Data records:
━━━━

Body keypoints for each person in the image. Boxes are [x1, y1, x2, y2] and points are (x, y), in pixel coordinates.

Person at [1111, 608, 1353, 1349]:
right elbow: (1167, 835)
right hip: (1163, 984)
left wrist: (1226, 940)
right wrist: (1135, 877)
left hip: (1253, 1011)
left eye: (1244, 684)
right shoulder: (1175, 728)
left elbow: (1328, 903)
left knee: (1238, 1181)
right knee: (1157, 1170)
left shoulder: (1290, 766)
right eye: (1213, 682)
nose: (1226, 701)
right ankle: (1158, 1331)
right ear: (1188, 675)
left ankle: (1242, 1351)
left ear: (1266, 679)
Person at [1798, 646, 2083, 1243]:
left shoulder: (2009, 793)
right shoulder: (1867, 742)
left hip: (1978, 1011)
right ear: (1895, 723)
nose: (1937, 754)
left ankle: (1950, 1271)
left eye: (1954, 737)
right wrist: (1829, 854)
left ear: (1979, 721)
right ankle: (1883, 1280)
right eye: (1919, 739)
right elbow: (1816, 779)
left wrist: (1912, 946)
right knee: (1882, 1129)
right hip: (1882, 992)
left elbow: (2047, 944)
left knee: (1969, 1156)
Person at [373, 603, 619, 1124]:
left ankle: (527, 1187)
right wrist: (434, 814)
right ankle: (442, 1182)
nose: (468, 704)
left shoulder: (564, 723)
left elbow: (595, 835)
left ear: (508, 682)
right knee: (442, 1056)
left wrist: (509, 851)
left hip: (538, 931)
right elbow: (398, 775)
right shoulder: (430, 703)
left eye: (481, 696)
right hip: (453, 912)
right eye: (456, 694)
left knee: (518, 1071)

━━━━

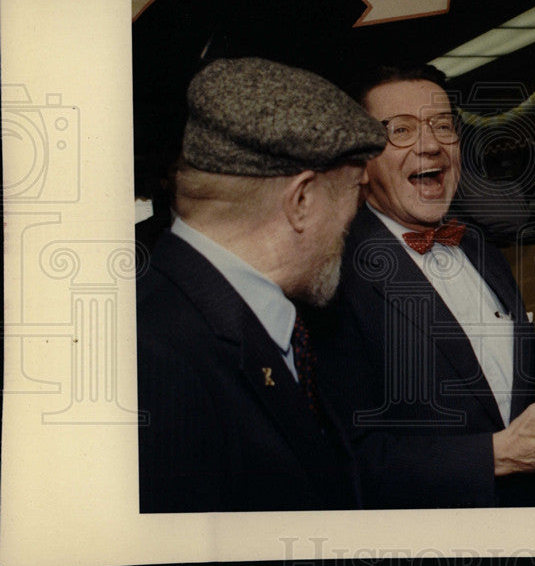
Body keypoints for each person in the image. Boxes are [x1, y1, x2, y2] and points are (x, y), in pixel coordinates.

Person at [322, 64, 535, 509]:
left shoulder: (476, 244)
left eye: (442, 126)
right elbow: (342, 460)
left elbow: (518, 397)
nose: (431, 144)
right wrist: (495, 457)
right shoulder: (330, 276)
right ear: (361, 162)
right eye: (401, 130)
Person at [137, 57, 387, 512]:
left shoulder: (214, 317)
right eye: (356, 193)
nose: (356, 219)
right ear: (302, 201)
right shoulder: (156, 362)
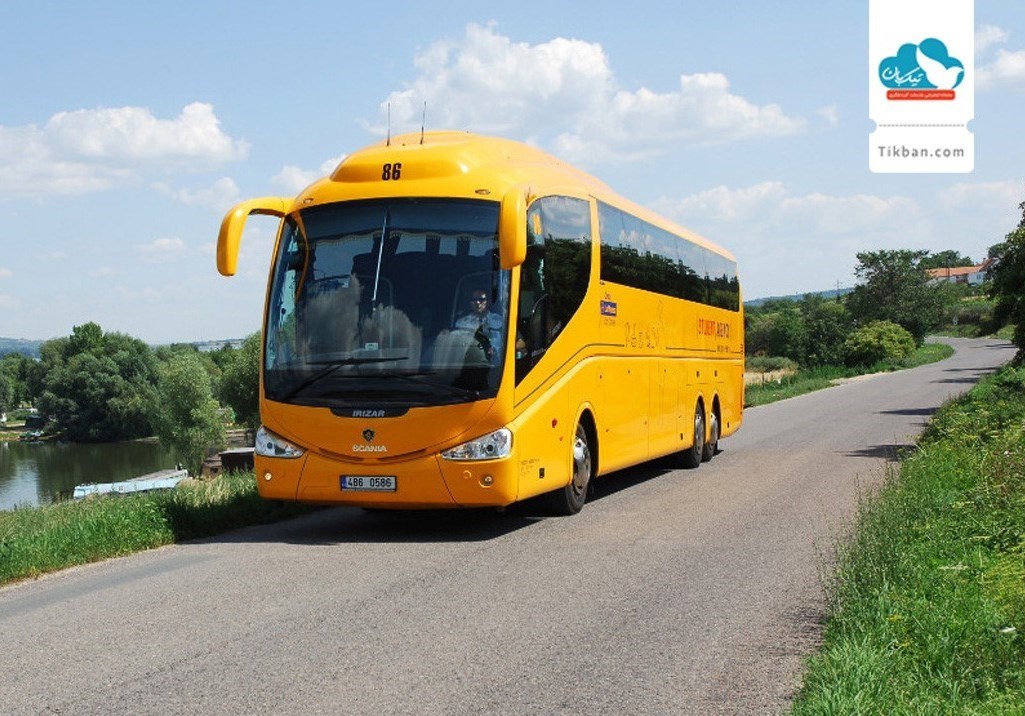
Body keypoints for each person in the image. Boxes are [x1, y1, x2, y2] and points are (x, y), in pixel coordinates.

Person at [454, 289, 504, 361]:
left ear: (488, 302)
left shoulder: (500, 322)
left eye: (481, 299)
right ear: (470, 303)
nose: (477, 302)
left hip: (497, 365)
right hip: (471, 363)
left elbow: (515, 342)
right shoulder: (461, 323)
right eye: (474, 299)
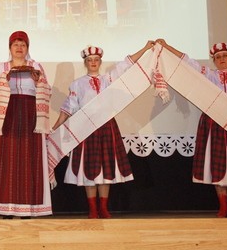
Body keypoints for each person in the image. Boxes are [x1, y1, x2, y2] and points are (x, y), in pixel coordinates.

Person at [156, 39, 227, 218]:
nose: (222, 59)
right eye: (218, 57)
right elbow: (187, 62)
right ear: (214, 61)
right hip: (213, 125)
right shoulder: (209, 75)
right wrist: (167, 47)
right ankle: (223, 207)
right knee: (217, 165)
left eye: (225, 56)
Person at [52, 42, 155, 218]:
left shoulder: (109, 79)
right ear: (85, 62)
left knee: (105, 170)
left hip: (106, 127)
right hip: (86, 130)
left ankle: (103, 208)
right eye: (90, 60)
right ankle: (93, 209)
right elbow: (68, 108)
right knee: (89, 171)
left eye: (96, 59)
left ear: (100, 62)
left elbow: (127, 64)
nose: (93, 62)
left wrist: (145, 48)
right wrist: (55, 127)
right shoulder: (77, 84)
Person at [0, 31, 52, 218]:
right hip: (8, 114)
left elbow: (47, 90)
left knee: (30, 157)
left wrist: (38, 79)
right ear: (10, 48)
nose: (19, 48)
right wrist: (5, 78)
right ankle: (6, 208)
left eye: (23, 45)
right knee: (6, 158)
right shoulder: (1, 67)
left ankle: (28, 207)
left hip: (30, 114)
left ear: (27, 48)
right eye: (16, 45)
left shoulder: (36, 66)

━━━━

Task details
All that is wanted is the stretch of lines above from the one containing "right shoulder: (1, 67)" through the one containing "left shoulder: (36, 66)", duplicated exactly.

Reply to the exercise
right shoulder: (1, 67)
left ankle: (28, 207)
left hip: (30, 114)
left ear: (27, 48)
right eye: (16, 45)
left shoulder: (36, 66)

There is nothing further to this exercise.